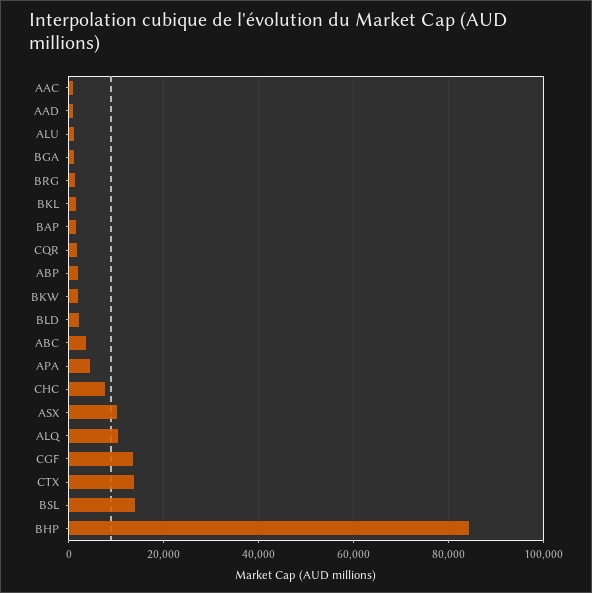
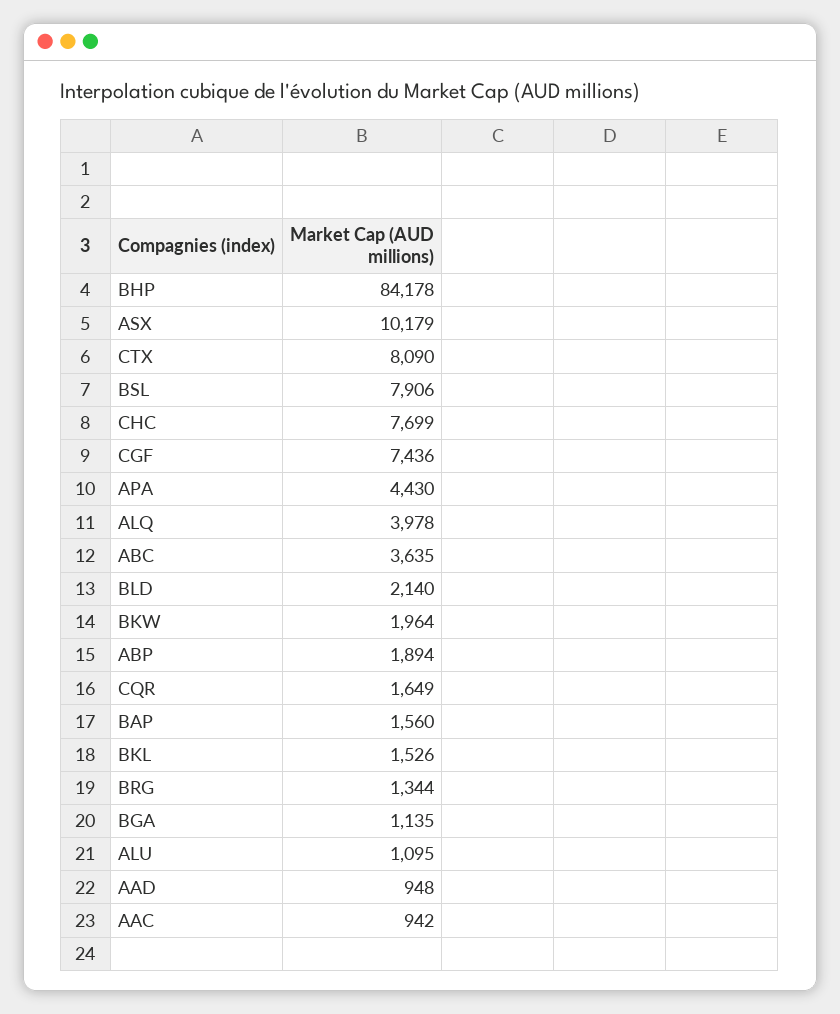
  {
    "AAC": 942,
    "AAD": 948,
    "ALU": 1095,
    "BGA": 1135,
    "BRG": 1344,
    "BKL": 1526,
    "BAP": 1560,
    "CQR": 1649,
    "ABP": 1894,
    "BKW": 1964,
    "BLD": 2140,
    "ABC": 3635,
    "APA": 4430,
    "CHC": 7699,
    "ASX": 10179,
-   "ALQ": 10000,
+   "ALQ": 3978,
-   "CGF": 14000,
+   "CGF": 7436,
-   "CTX": 14000,
+   "CTX": 8090,
-   "BSL": 14000,
+   "BSL": 7906,
    "BHP": 84178
  }

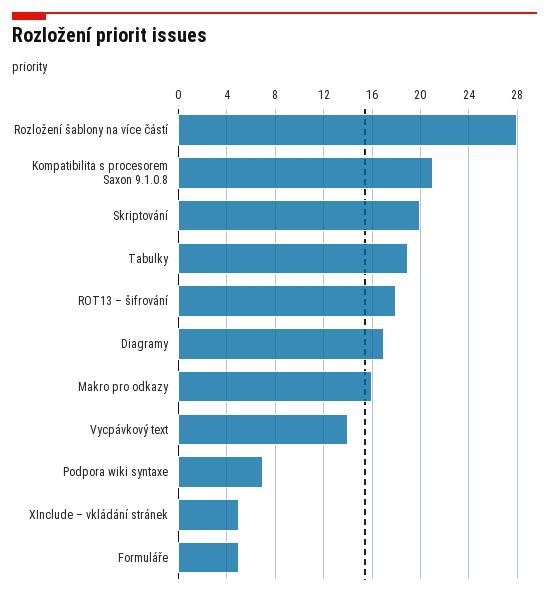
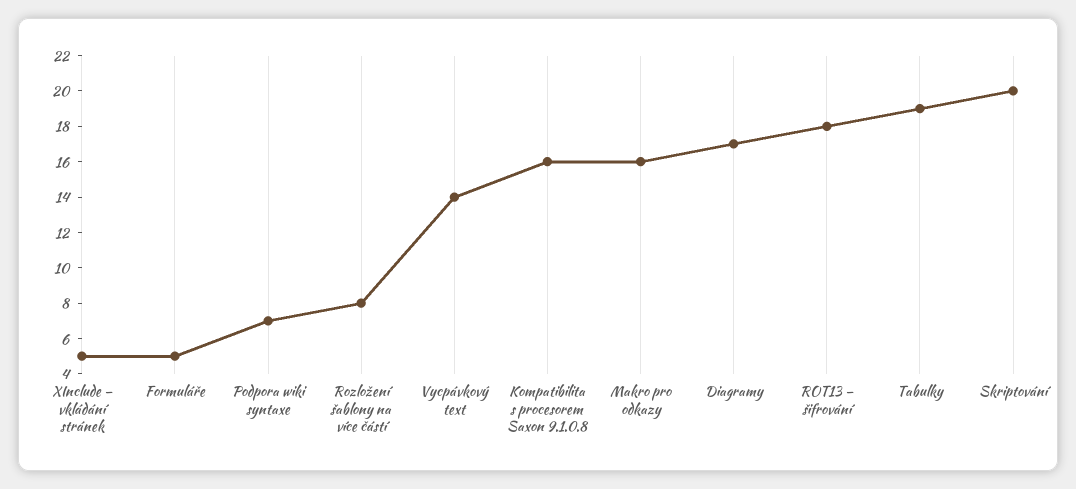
  {
-   "Rozložení šablony na více částí": 28,
+   "Rozložení šablony na více částí": 8,
-   "Kompatibilita s procesorem Saxon 9.1.0.8": 21,
+   "Kompatibilita s procesorem Saxon 9.1.0.8": 16,
    "Skriptování": 20,
    "Tabulky": 19,
    "ROT13 – šifrování": 18,
    "Diagramy": 17,
    "Makro pro odkazy": 16,
    "Vycpávkový text": 14,
    "Podpora wiki syntaxe": 7,
    "XInclude – vkládání stránek": 5,
    "Formuláře": 5
  }

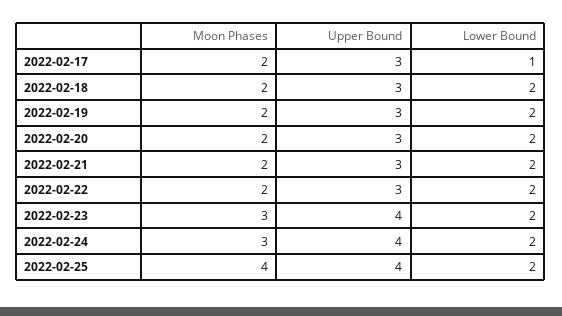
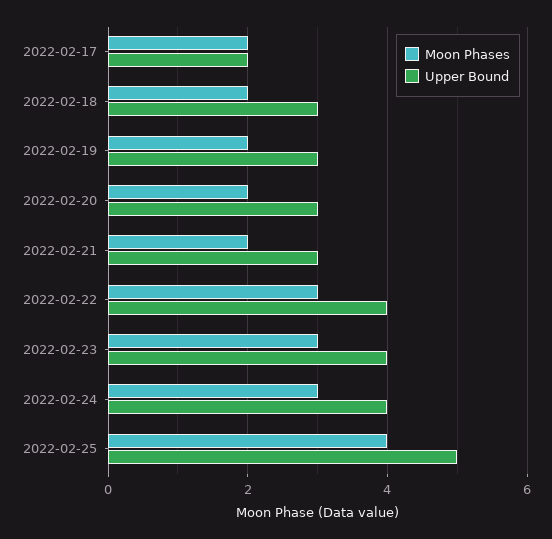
  {
    "Moon Phases": {
      "2022-02-17": 2,
      "2022-02-18": 2,
      "2022-02-19": 2,
      "2022-02-20": 2,
      "2022-02-21": 2,
-     "2022-02-22": 2,
+     "2022-02-22": 3,
      "2022-02-23": 3,
      "2022-02-24": 3,
      "2022-02-25": 4
    },
    "Upper Bound": {
-     "2022-02-17": 3,
+     "2022-02-17": 2,
      "2022-02-18": 3,
      "2022-02-19": 3,
      "2022-02-20": 3,
      "2022-02-21": 3,
-     "2022-02-22": 3,
+     "2022-02-22": 4,
      "2022-02-23": 4,
      "2022-02-24": 4,
-     "2022-02-25": 4
+     "2022-02-25": 5
-   },
+   }
-   "Lower Bound": {
-     "2022-02-17": 1,
-     "2022-02-18": 2,
-     "2022-02-19": 2,
-     "2022-02-20": 2,
-     "2022-02-21": 2,
-     "2022-02-22": 2,
-     "2022-02-23": 2,
-     "2022-02-24": 2,
-     "2022-02-25": 2
-   }
  }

#####

Your task: Transcribe all entries above exactly. Omit the pictures.

Written response:
  {
    "AAC": 942,
    "AAD": 948,
    "ALU": 1095,
    "BGA": 1135,
    "BRG": 1344,
    "BKL": 1526,
    "BAP": 1560,
    "CQR": 1649,
    "ABP": 1894,
    "BKW": 1964,
    "BLD": 2140,
    "ABC": 3635,
    "APA": 4430,
    "CHC": 7699,
    "ASX": 10179,
-   "ALQ": 10000,
+   "ALQ": 3978,
-   "CGF": 14000,
+   "CGF": 7436,
-   "CTX": 14000,
+   "CTX": 8090,
-   "BSL": 14000,
+   "BSL": 7906,
    "BHP": 84178
  }

  {
-   "Rozložení šablony na více částí": 28,
+   "Rozložení šablony na více částí": 8,
-   "Kompatibilita s procesorem Saxon 9.1.0.8": 21,
+   "Kompatibilita s procesorem Saxon 9.1.0.8": 16,
    "Skriptování": 20,
    "Tabulky": 19,
    "ROT13 – šifrování": 18,
    "Diagramy": 17,
    "Makro pro odkazy": 16,
    "Vycpávkový text": 14,
    "Podpora wiki syntaxe": 7,
    "XInclude – vkládání stránek": 5,
    "Formuláře": 5
  }

  {
    "Moon Phases": {
      "2022-02-17": 2,
      "2022-02-18": 2,
      "2022-02-19": 2,
      "2022-02-20": 2,
      "2022-02-21": 2,
-     "2022-02-22": 2,
+     "2022-02-22": 3,
      "2022-02-23": 3,
      "2022-02-24": 3,
      "2022-02-25": 4
    },
    "Upper Bound": {
-     "2022-02-17": 3,
+     "2022-02-17": 2,
      "2022-02-18": 3,
      "2022-02-19": 3,
      "2022-02-20": 3,
      "2022-02-21": 3,
-     "2022-02-22": 3,
+     "2022-02-22": 4,
      "2022-02-23": 4,
      "2022-02-24": 4,
-     "2022-02-25": 4
+     "2022-02-25": 5
-   },
+   }
-   "Lower Bound": {
-     "2022-02-17": 1,
-     "2022-02-18": 2,
-     "2022-02-19": 2,
-     "2022-02-20": 2,
-     "2022-02-21": 2,
-     "2022-02-22": 2,
-     "2022-02-23": 2,
-     "2022-02-24": 2,
-     "2022-02-25": 2
-   }
  }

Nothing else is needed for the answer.